6. Place squares (not touching) onto a nonstick or silicone baking sheet and bake for 15 minutes, flipping halfway through.
7. While those are baking, make the hot sauce.
8. Heat ¼ cup water in a saucepan on high, and add the chilies, onion, and garlic.
9. Add about 1 ¼ cup water, and stir for about 15 minutes at medium-high.
10. Remove from heat. Let mixture cool to room temperature.
11. Add mixture to a food processor. Add ½ cup of the vinegar and blend. Taste and add more vinegar to taste.
12. When polenta is done, let it cool (that’s important so don’t skip it).

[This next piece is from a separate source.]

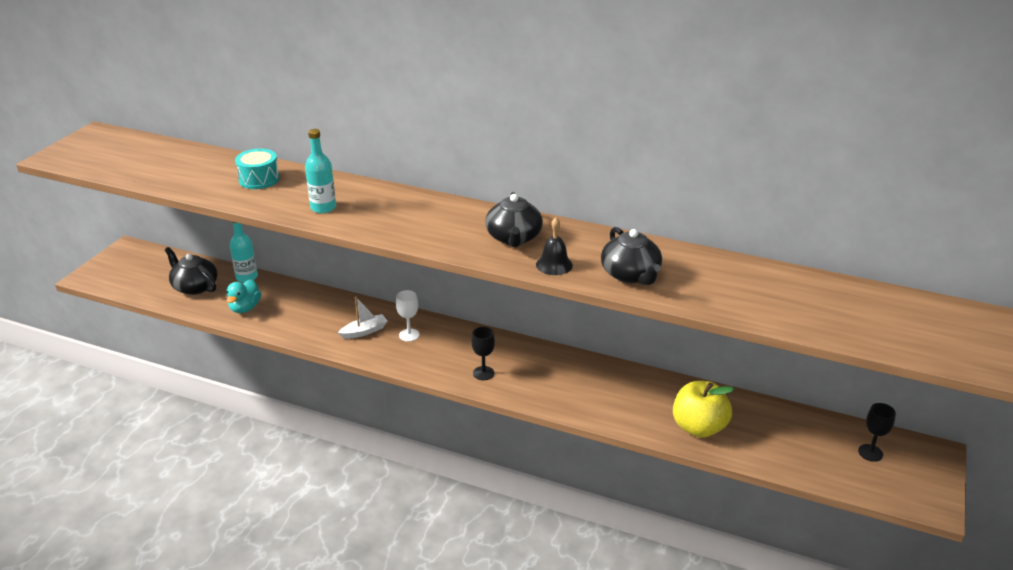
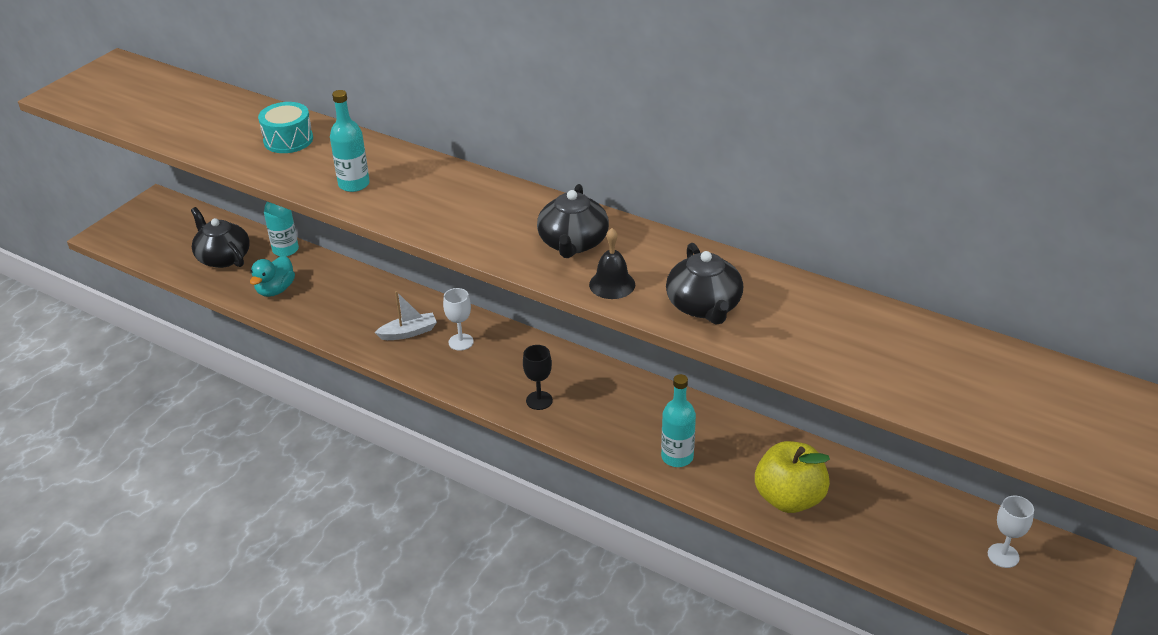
camera: 10 degrees right, 5 degrees up
(604, 405) = (677, 457): none -> turquoise bottle
(870, 453) = (1003, 555): black goblet -> white goblet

13. When cooled, dip the squares into the hot sauce and return them to the pan. Bake them for an additional 10 minutes.
14. While that is baking, make the ranch.
15. Add the cashews and almond milk to a high-speed blender. Blend until smooth.
16. Add the rest of the ranch ingredients and blend until well incorporated.
17. Refrigerate ranch until serving time.
18. Remove polenta from the oven and dip them again into the hot sauce. Plate and serve hot with the ranch dip.

Hot sauce adapted from the How Not to Die Cookbook. Polenta adapted from Fire and Earth Kitchen.